The latter part of the day was divided into two parts. Professor Steinar Aamdal from Oslo University Hospital moderated the first part, which covered national country reports from the Nordic countries and talks from the Regional Managing Director Northern Europe of TFS, Jan Hellqvist and Legal Adviser, Marjut Salokannel.
Mr Hellqvist gave a talk from the industry’s point of view, titled “A CRO perspective on what would attract more Clinical Trials to the Nordic Region”. He advised the Nordic countries to act as one strong area and with one ethical application for the whole region. Hellqvist also mentioned that as the Nordic region is highly competitive in terms of cost and quality of clinical studies, it should take note from lessons learned in Poland and Denmark on infrastructure and change management, in addition to focus on early and late phase clinical research.

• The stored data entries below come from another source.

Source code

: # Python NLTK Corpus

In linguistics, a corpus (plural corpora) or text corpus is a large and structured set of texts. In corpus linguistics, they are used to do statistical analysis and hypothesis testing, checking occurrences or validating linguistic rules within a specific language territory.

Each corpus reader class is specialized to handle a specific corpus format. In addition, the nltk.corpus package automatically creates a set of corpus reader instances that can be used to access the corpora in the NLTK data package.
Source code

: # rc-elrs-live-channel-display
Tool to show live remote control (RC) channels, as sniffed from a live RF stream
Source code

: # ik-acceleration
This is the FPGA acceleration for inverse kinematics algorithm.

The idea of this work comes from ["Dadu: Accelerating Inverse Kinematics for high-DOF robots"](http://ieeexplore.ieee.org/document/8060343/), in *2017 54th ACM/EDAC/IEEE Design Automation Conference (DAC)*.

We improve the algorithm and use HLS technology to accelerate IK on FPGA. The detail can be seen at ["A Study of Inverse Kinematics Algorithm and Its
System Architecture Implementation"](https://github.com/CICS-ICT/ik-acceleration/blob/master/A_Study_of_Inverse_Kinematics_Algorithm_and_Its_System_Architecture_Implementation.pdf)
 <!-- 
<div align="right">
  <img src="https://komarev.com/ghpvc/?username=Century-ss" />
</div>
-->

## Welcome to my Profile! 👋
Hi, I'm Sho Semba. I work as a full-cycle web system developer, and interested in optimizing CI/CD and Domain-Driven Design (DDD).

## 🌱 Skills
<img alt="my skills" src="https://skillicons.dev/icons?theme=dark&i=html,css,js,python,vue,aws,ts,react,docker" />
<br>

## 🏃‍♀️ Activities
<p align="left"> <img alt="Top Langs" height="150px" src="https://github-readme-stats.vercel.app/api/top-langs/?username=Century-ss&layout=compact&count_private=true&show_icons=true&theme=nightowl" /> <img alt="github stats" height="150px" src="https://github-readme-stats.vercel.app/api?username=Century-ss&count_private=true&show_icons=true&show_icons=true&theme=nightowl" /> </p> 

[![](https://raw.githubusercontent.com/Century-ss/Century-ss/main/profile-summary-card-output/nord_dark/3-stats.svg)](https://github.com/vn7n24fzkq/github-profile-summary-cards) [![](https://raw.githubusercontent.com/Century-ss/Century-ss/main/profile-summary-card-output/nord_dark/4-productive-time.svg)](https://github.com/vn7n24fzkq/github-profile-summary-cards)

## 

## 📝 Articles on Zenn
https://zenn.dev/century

Ms Salokannel presented her talk on “Common Nordic Legal Framework for Future Research”. She stressed that a way forward for Nordic cooperation in the area included secondary use of clinical trial data for research and product development, and common ethical parameters for the scope of consent relating to processing health related data for scientific research. She also added that common legislation to organisational and technological safeguards for processing sensitive personal data for scientific research purposes was of great significance.
The stakeholder meeting ended with a panel discussion moderated by NTA’s Project Leader, Pierre Lafolie. The panel consisted of Jacob Hølen, Director of The National Committee for Medical and Health Research Ethics (NEM), Bjørn Eiriksten, CEO of Oslo University Hospital, Mia Bengtström, Senior Adviser at the Pharmaceutical Association in Finland, Jørgen Frøkiær, Chairman of the Danish Council for Independent Research | Medical Sciences and Ole Alexander Opdalshei, Deputy Secretary General of The Norwegian Cancer Society.
One major discovery during the NTA project was that it is possible to start the process for a common Nordic research area by individual countries accepting the research ethical reviews of other Nordic countries. With such a stepping stone further development is possible.
“New thinking is necessary and establishing a joint ethical committee may be one way to open for cooperation in different research fields”, stated Jacob Hølen on the matter.